The corporate nature of the case was stressed and with Calvey being a US citizen, the ambassador was asked to back off and not comment or try to help. If the case became political it was clear to everyone that the Kremlin would never compromise.

That still meant Calvey had to spend months in a prison, but he was fairly quickly released to house arrest. Barings Vostok settled the dispute with its Russian partners by paying the capital contribution and called off its lawsuits against the Russian, which gutted the embezzlement case.

Nevertheless, the case dragged on for more than two years and Calvey was eventually convicted but given a 5.5-year suspended sentence in August 2021 – the best possible outcome given the circumstances, say bne IntelliNews sources close to the case. The last of the restrictions on Calvey expired last week and he immediately flew out of Russia to join his family more than two years later.

The allegations of spying against Gershkovich, the first against a foreign journalist since the end of the Cold War, are far more serious, as they are political. Moreover, the White House has immediately become involved, which will only make the case even more fraught. The White House said that Gershkovich was not targeted for his work, but for his passport.

“The targeting of American citizens by the Russian government is unacceptable. We condemn the detention of Mr. Gershkovich in the strongest terms,” White House Press Secretary Karine Jean-Pierre said in a statement the same day as Gershkovich’s arrest. “We also condemn the Russian government’s continued targeting and repression of journalists and freedom of the press.”

Gershkovich has already been formally charged with espionage. The legal wheels are now turning. And once they start they can’t be stopped. Putin has been adamant that he never interferes in the judicial system, as he maintains the sham that the system operates independently from the Kremlin as a point of principle.

In Calvey’s case everyone wanted to get him out of jail as soon as possible, even the Kremlin. He was arrested “by mistake”, according bne IntelliNews sources close to the case. “If the arresting officers had known who he was then the arrest would not have happened,” says one bne IntelliNews source. “But the problem is, why would an FSB officer know a famous US fund manager? He’s famous to us but has no profile with the Russian general public.”

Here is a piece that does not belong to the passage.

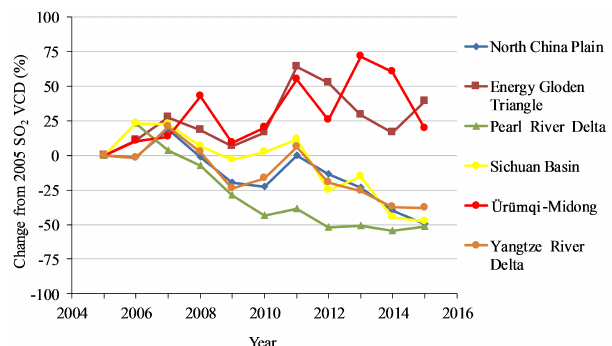
Figure 5. Percentage changes in annual mean OMI SO 2 VCD rel- ative to 2005 in four highlighted regions in eastern and southern China and two large-scale energy industry bases in the EGT and Ürümqi–Midong region in Fig.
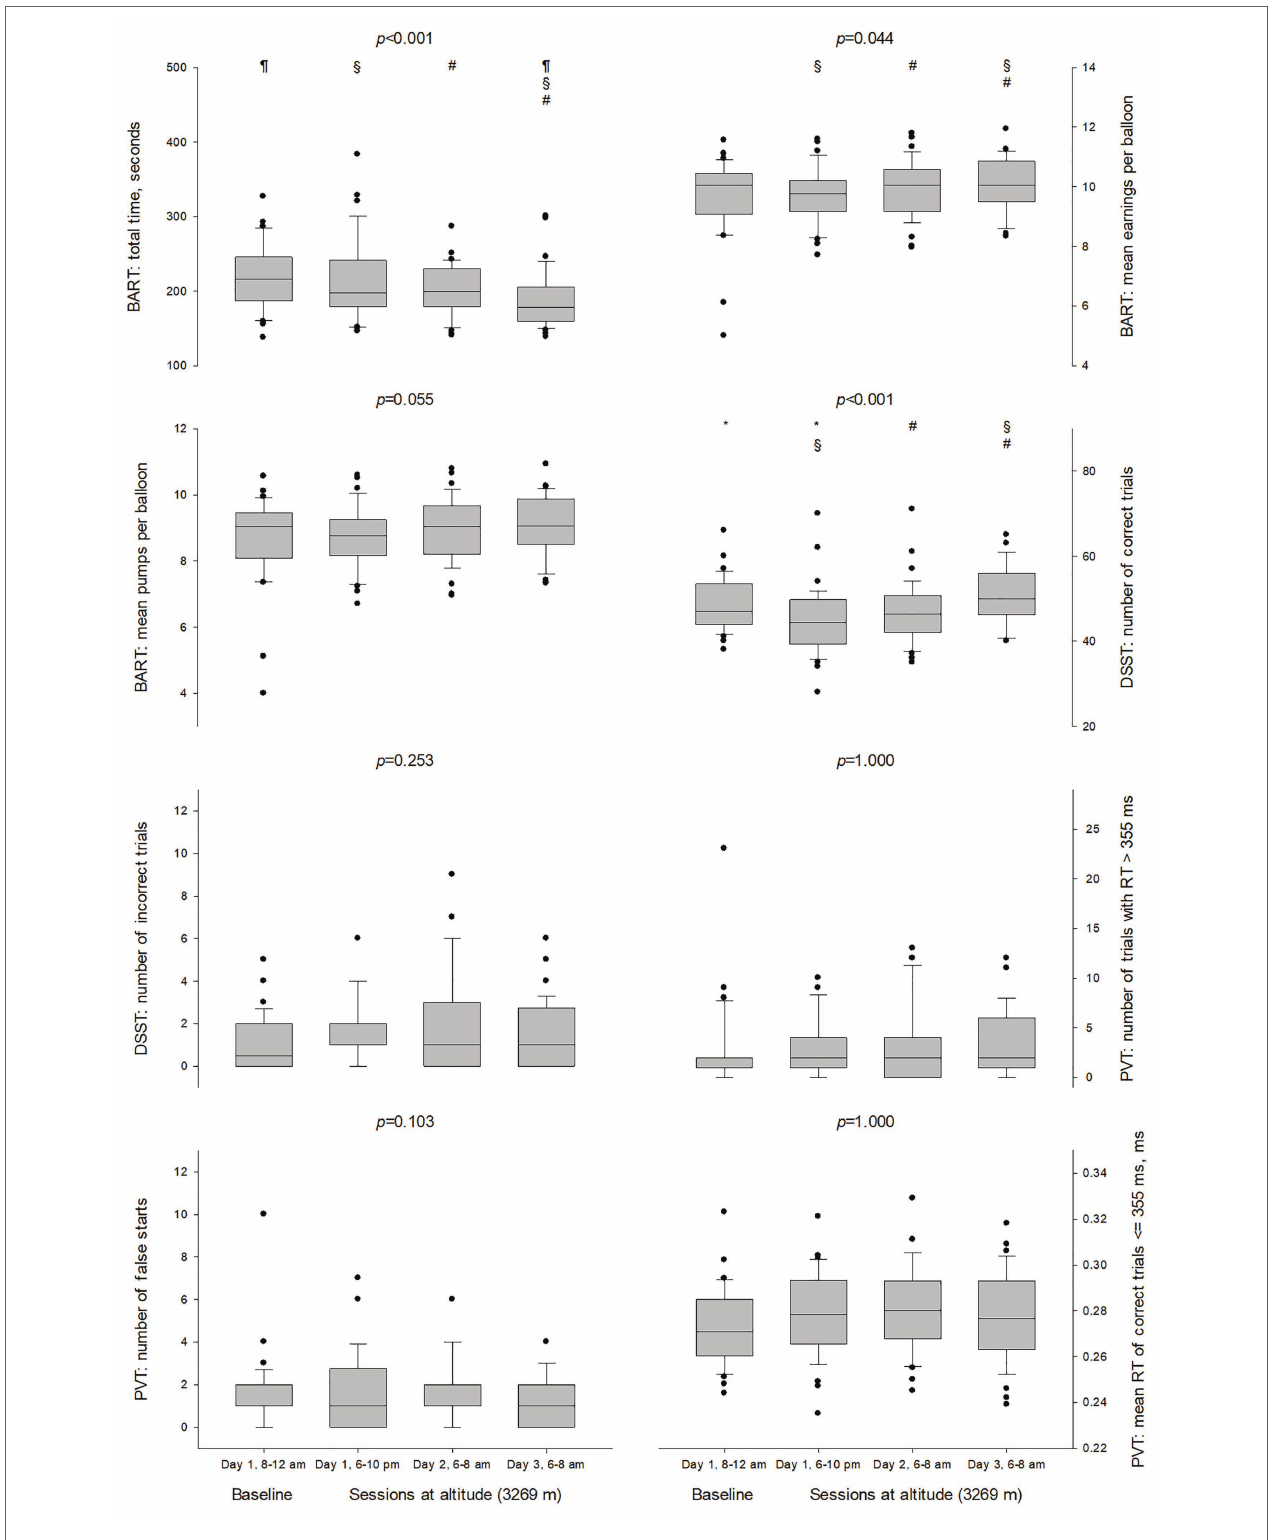
FIGURE 3 | Boxplots of cognitive test parameters at baseline and sessions at altitude (3,269 m). The p -values were calculated by means of generalized estimating equations (GEE) and adjusted by means of Holm-Bonferroni correction. Statistically significant ( p < 0.05) pairwise comparisons were denoted by the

Calvey’s case almost certainly started without the Kremlin’s knowledge, as it really was a corporate dispute where the Russian side used its connections with the FSB to get Calvey arrested. The problem for the Kremlin was, once it was made aware of what had happened,  how to let Calvey out without losing face of humiliating the FSB. 

Gershkovich's arrest has clearly been ordered by the Kremlin and it is fully aware of the storm the arrest will cause. That makes the prospects bleak for ending the case or releasing Gershkovich any time soon. Espionage carries a sentence of up to 20 years and just the investigation and trial will take at least one or two years to complete. As Russian courts convict over 98% of the cases they hear, a conviction in Gershkovich’s case is almost certain.

A Russian court convicted the American corporate security executive Paul Whelan on June 15, 2020 of espionage and sentenced him to 16 years in prison after a closed trial that the US denounced as a “mockery of justice.”

Celebrity Russian journalist Ivan Safronov, a former famous defence reporter, was given a 22-year sentence in September last year on treason charges, who was also accused of passing state secrets to foreign powers.

Now formal charges have been brought against him, Gershkovich's best chance of liberty is a swap deal similar to Bout for Griner, but that could also take years to come about. In the meantime, Gershkovich will have to sit in prison and faces the prospect of years in jail.